Exercise goal: Whenever the word "Example" turns up in a line below, that line should be copied.

Given entries:
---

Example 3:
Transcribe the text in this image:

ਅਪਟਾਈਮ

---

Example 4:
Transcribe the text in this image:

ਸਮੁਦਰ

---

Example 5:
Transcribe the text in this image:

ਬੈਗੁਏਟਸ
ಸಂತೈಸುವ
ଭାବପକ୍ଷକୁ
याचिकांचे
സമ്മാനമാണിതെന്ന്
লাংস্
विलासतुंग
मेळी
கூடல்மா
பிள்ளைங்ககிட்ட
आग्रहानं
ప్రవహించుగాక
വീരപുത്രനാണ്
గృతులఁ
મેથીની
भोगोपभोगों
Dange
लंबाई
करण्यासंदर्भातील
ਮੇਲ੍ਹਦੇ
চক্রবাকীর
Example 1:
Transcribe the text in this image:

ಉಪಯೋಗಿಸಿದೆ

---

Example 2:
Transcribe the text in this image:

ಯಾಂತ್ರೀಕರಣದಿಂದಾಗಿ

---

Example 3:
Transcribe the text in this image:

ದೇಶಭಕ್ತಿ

Result for this exercise:
Example 3:
Example 4:
Example 5:
Example 1:
Example 2:
Example 3:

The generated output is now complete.